▶ [WHAT THE TASK REQUIRES] Each line of the data that includes "Left" must be copied.

▶ [GIVEN RECORDS]

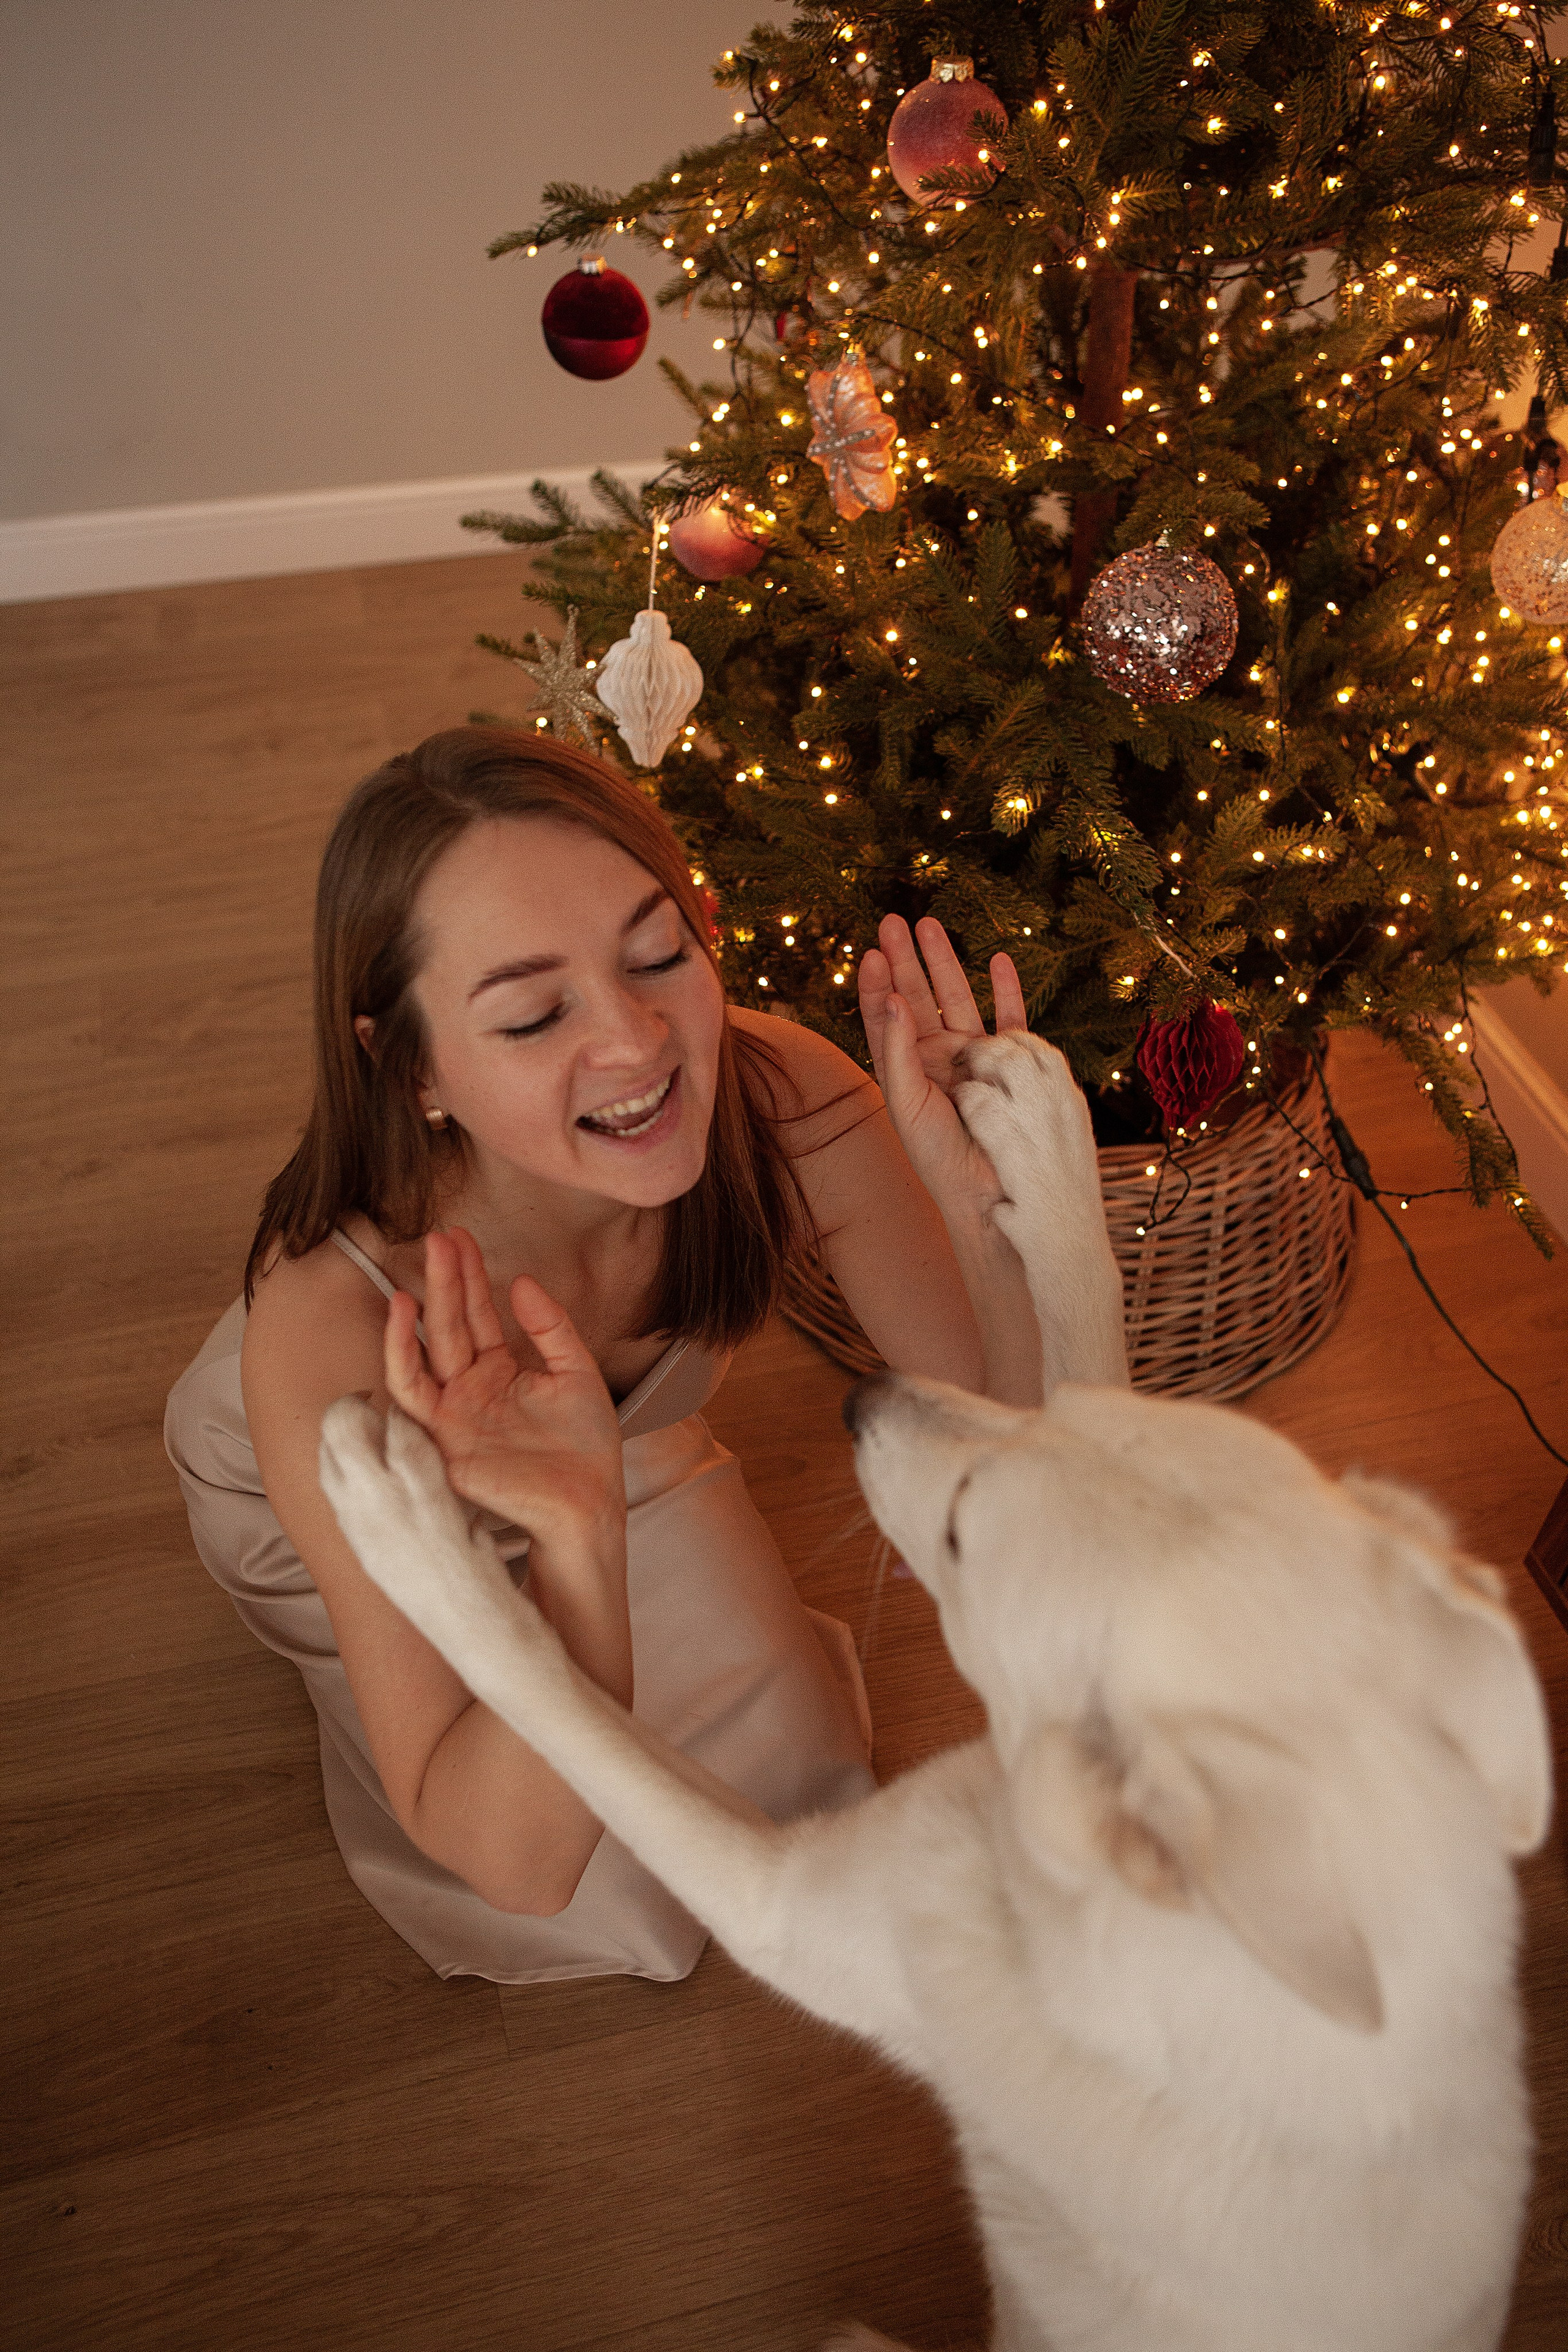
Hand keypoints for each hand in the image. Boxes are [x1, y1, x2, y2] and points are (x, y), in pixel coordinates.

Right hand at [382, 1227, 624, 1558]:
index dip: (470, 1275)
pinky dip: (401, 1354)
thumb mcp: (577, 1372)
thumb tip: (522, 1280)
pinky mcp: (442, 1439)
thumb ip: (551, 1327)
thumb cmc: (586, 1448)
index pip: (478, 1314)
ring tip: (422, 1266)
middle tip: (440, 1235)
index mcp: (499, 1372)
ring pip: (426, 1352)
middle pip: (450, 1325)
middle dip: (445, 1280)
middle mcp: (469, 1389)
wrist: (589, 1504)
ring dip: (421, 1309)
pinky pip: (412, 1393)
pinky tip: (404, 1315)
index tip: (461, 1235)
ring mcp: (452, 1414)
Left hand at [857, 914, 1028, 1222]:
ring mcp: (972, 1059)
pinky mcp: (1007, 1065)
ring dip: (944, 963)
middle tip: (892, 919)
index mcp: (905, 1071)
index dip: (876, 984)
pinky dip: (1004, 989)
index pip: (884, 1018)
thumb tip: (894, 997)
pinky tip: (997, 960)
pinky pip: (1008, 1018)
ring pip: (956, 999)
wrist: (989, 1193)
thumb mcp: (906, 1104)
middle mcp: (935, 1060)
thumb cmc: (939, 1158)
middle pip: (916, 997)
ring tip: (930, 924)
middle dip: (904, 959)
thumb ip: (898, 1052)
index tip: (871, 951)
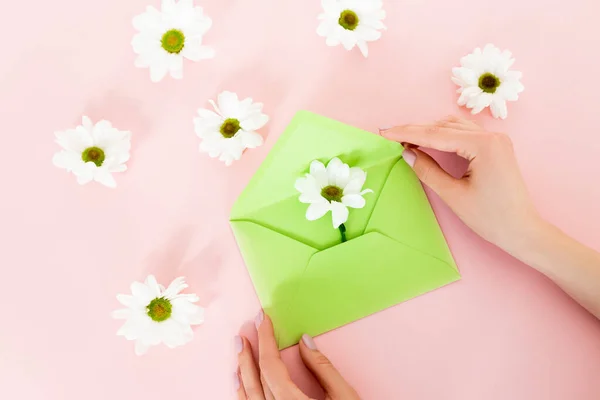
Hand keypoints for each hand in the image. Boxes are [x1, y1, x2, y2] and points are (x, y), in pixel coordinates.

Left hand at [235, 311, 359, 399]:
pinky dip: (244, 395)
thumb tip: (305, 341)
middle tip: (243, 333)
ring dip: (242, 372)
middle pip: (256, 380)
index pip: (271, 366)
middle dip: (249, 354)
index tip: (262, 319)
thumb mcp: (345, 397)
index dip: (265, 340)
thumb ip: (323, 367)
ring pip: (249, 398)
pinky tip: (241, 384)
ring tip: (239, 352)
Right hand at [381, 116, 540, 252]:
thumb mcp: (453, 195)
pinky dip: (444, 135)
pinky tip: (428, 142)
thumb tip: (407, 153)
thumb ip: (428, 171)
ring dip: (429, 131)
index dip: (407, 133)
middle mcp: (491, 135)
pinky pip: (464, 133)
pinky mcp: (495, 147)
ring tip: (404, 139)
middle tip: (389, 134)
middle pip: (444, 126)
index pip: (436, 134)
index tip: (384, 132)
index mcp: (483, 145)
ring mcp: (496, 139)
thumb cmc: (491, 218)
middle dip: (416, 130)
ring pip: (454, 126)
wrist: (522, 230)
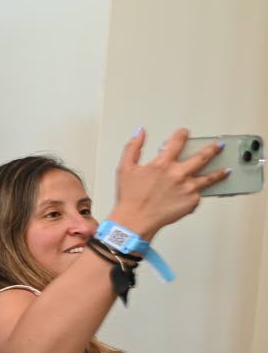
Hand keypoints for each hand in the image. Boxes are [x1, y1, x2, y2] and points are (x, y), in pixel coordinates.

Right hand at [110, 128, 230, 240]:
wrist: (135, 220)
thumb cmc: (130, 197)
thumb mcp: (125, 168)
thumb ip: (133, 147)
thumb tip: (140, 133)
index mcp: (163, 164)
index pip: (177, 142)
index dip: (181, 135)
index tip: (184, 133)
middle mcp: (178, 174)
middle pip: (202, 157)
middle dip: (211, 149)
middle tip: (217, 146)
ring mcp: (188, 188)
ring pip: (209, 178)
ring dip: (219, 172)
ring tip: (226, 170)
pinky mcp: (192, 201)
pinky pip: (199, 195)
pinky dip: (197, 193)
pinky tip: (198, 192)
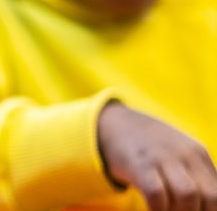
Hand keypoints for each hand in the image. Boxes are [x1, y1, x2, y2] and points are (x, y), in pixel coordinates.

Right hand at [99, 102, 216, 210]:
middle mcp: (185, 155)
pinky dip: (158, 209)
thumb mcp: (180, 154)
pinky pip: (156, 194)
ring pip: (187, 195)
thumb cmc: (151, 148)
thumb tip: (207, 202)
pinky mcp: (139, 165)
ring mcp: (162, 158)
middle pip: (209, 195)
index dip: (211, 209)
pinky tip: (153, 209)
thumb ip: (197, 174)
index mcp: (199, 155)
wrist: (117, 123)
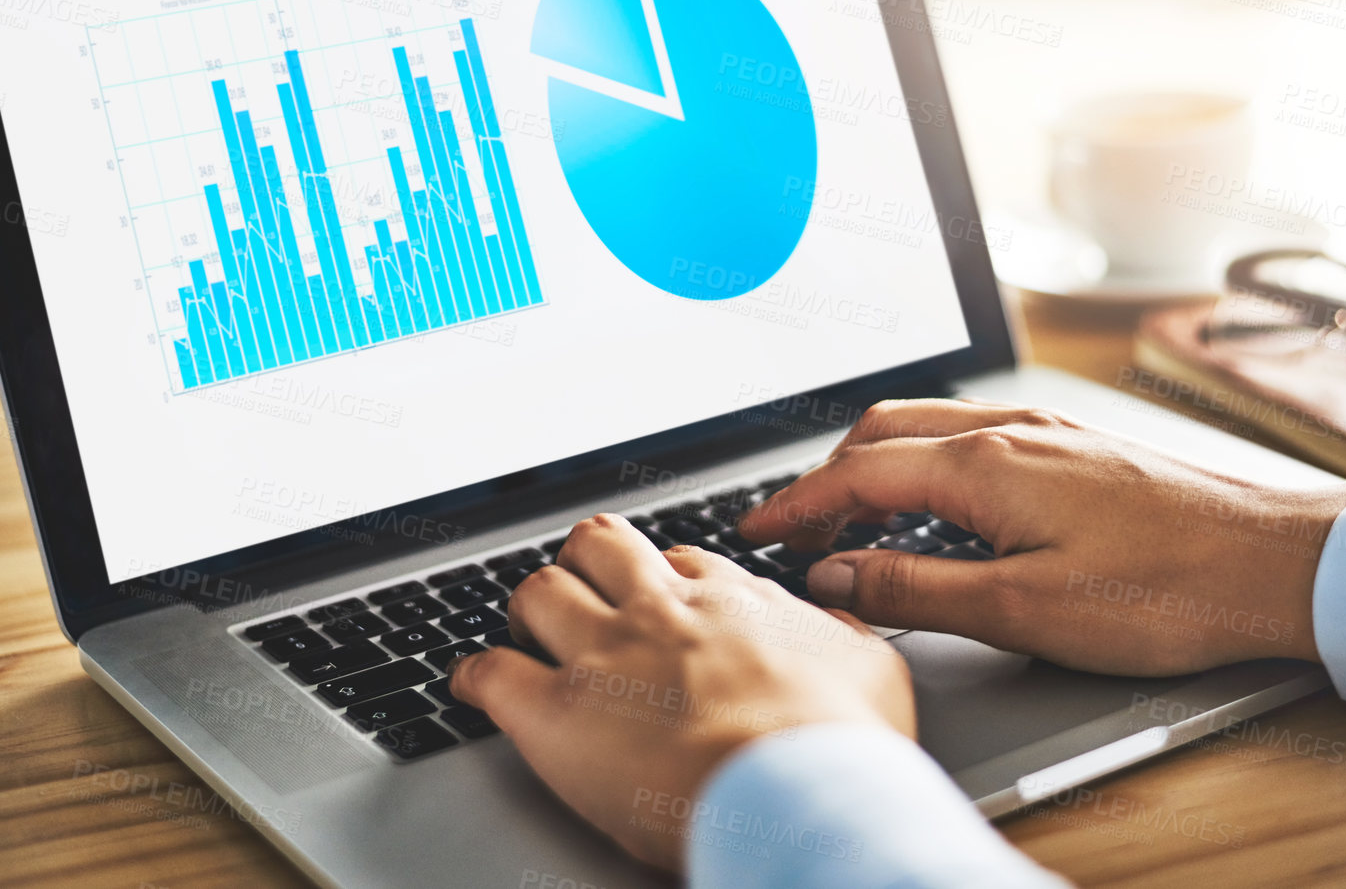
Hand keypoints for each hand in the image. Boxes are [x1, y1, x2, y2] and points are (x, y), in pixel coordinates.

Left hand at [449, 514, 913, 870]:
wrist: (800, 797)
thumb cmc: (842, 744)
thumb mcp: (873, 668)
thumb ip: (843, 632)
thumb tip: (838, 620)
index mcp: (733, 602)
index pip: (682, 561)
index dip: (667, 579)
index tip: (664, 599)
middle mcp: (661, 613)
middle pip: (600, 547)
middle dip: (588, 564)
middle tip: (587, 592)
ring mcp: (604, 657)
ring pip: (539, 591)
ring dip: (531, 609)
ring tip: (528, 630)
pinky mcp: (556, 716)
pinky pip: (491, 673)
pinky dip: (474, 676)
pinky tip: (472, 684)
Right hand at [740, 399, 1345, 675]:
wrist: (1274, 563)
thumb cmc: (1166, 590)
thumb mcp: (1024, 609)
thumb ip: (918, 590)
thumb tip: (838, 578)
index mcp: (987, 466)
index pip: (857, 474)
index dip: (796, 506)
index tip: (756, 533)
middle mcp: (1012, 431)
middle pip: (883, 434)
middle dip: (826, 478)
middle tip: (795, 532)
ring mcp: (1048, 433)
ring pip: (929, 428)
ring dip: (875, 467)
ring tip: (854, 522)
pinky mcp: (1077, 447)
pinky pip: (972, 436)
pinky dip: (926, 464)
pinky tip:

▶ [SOLVED PROBLEM]
Left hand at [857, 914, 1028, 1222]:
Left hand at [235, 311, 359, 399]:
Left hand at [449, 514, 913, 870]:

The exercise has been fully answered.